After 150 pages, one may think one knows where this novel is heading, but one really doesn’t.
On the beach near Claire and Andy’s house, the (real), and really odd Liverpudlian metal statues of the same figure repeated dozens of times, staring out to sea, sometimes seem to have one less member, or perhaps one more. On the horizon, giant windmills tilt at the sky, always intruding into Claire and Andy’s perceptions of that environment.
Campbell’s novels have often tugged and pulled at the nature of reality, perhaps most notably and successfully in Incarnate and The Grin of the Dark. Well, he’s back at reality again, in a novel that functions as a sequel of sorts — or perhaps more accurately a shared-universe tale — as related to a previous but recent novel and a 40-year-old short story that turned out to have a concept within it that adapted well to the Age of Internet. Naming that novel and that short story would reveal too much, too soon of the novel’s clever shift midway through, and knowledge of the two isn’t necessary to enjoying The Seven Days of Cain, though that knowledge does add to the enjoyment — and the level of existential disturbance.

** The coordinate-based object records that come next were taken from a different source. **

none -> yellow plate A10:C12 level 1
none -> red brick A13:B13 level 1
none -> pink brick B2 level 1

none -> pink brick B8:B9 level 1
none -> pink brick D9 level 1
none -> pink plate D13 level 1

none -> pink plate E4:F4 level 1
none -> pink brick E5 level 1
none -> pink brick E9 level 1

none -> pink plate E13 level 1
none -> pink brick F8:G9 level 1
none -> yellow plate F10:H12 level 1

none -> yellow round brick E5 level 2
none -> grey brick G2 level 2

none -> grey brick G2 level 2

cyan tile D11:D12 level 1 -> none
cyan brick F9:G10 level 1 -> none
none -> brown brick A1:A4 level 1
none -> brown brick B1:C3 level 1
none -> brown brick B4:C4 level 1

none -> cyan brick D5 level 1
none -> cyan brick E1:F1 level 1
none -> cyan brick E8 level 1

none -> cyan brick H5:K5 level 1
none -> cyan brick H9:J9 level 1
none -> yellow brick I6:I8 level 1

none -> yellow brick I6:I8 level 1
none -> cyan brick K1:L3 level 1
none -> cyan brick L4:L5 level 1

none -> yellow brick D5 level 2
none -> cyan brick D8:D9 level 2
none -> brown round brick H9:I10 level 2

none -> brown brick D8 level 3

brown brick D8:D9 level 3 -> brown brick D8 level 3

The Seven Days of Cain supplies a lot of Campbell’s trademarked description, both vivid and intensely allusive, that can sometimes make a story seem disturbingly dream-like, as background and midground and foreground collapse into one (the story does feature a photographer as a protagonist, after all). No one will be punished for anything resembling a “real” crime here, but punishment — or judgement — is coming nonetheless. Why and for whom? Read the emails carefully. Don’t stand too long on the beach. Don’t check your spam box too often. Highly recommended.